Rock and roll, which hasn’t died yet, had a good night Sunday at the Xcel Center.
To a truly packed house — lines to the mens’ room 50-60 deep, and god help the women — Pearl Jam delivered a three-hour reminder of the vitality and, you might even say, purpose of tribal entertainment. The Seattle-based band is a long ways (25 years) past its “grunge” origins. Lead singer Eddie Vedder, guitarists Mike McCready, and Stone Gossard, bass player Jeff Ament, drummer Matt Cameron and keyboard player Boom Gaspar are certifiable rock stars/legends, and are wealthy and revered as such. But the original promise of the power of rock music on a grand scale still has its hooks in them.

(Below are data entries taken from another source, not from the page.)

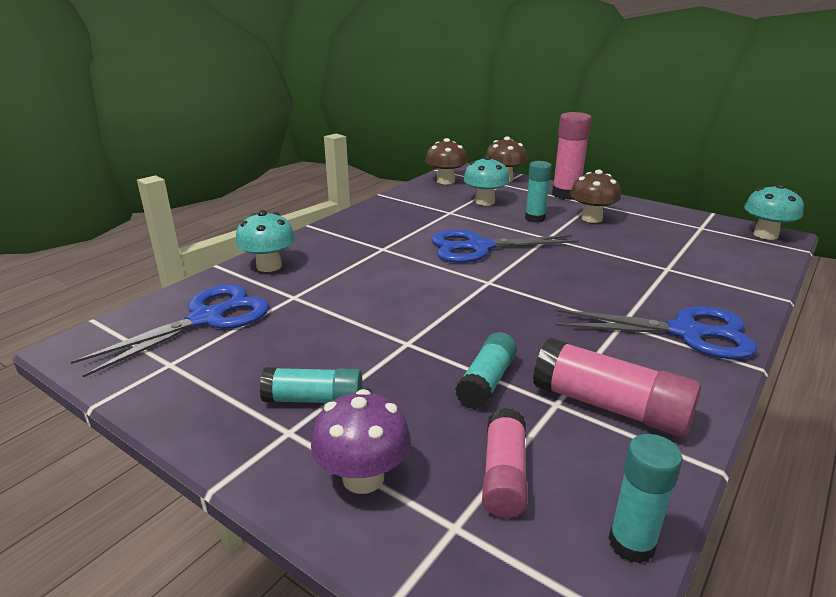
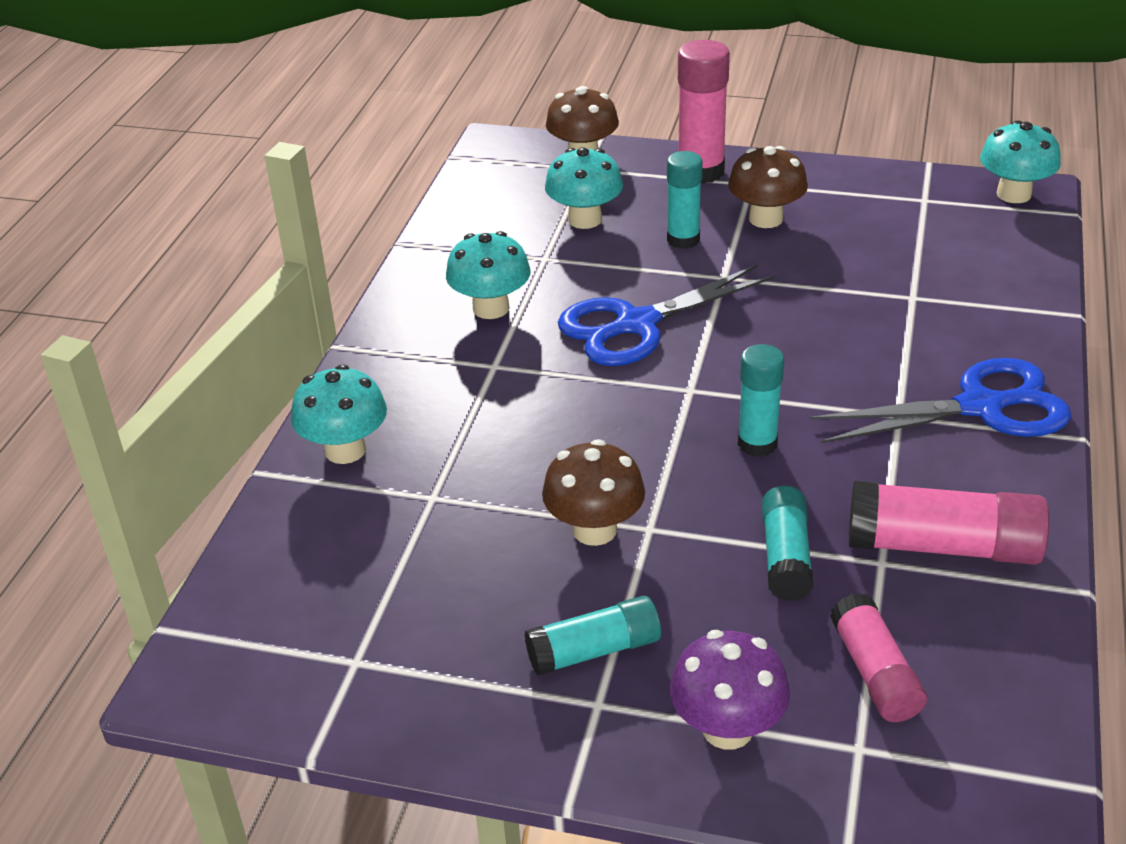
camera: 20 degrees left, 10 degrees up
(207, 319) = (338, 574): blue scissors -> none
(402, 226) = (491, 308): none -> turquoise mushroom
(445, 181) = (490, 183): brown mushroom -> brown mushroom (594, 530)
(631, 543) = (1036, 704): turquoise glue stick -> turquoise glue stick (757, 444)

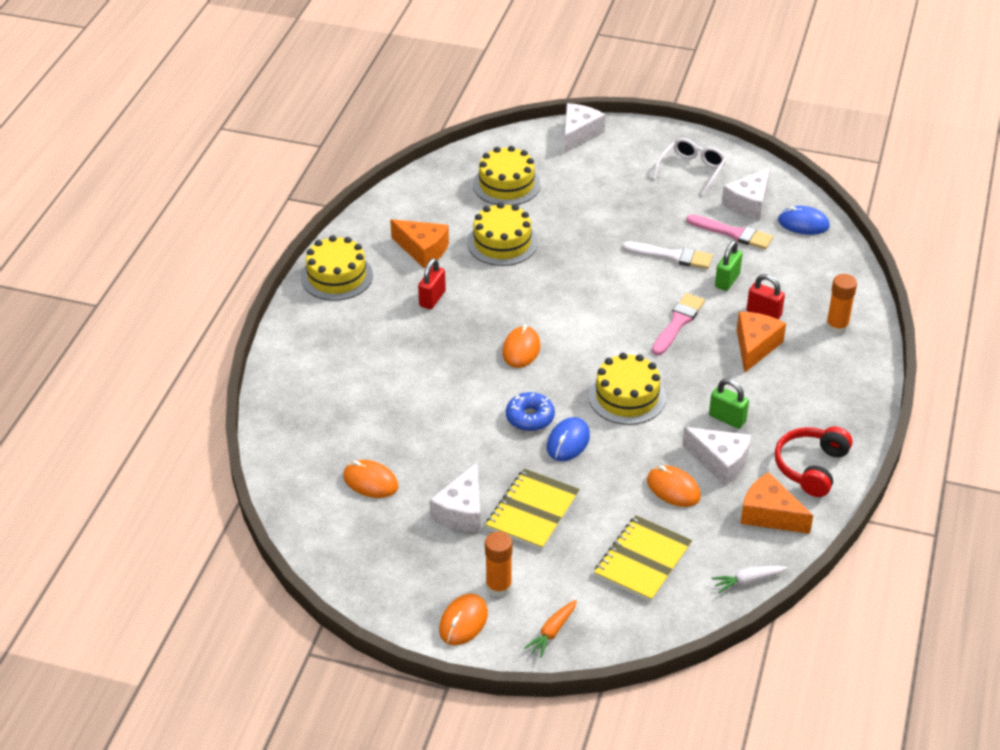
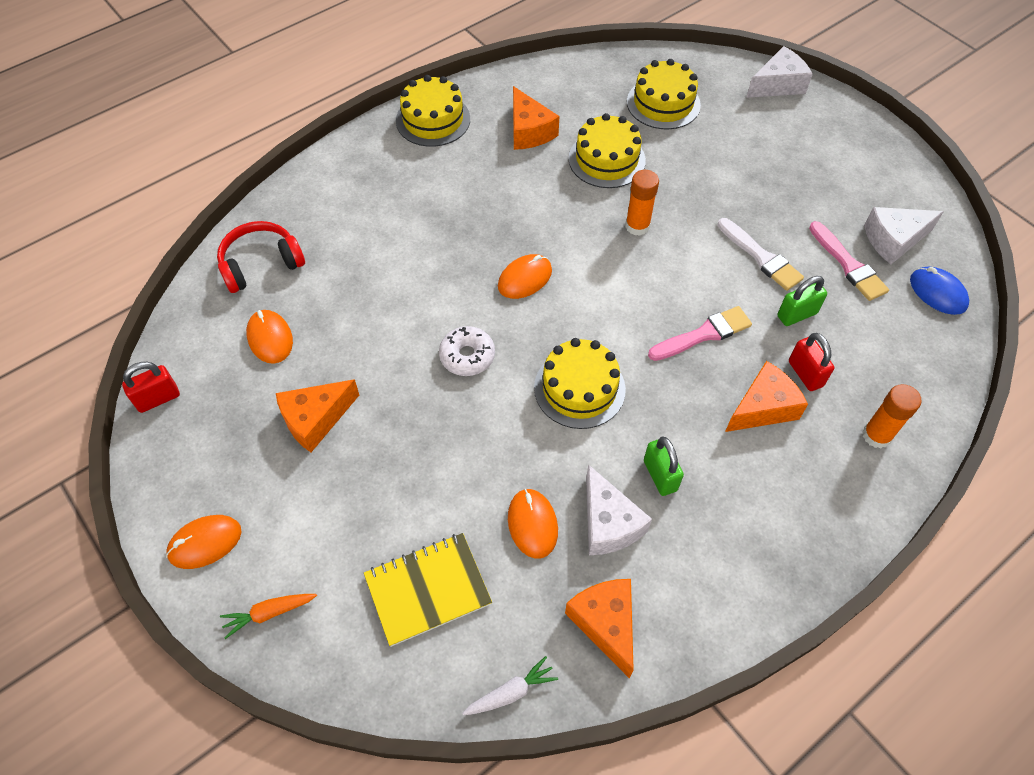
camera: 35 degrees right, 15 degrees up
(432, 299) = (493, 183): red padlock -> red padlock (158, 399)
(461, 511) = (315, 419): white cheese -> orange cheese
(498, 587) = (270, 525): orange glue stick -> orange glue stick (637, 226)
(530, 417) = (467, 356): blue donut -> white donut
(532, 511) = (377, 461): yellow notebook -> none
(568, 442) = (478, 404): blue mouse -> none
(691, 170) = (862, 174): white glasses -> none
(748, 581) = (510, 692): white carrot -> white carrot turned 135 degrees clockwise
(811, 467) = (701, 593): red headphones -> red headphones (261, 264)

That they are less familiar to mainstream America than say, Bruce Springsteen, Neil Young, The Who and others of that magnitude — acts to whom Pearl Jam regularly pays homage — has as much to do with their own well-considered ethos than as their musical style. The pulsing, grinding waves of sonic sensation that is the grunge signature of many of their fan favorites has particular appeal to adolescent males — and the adolescent in most males — who delight in being rendered semi-conscious by sound and fury. Music fans who prefer being lulled or tickled probably don’t have a clue who Pearl Jam is.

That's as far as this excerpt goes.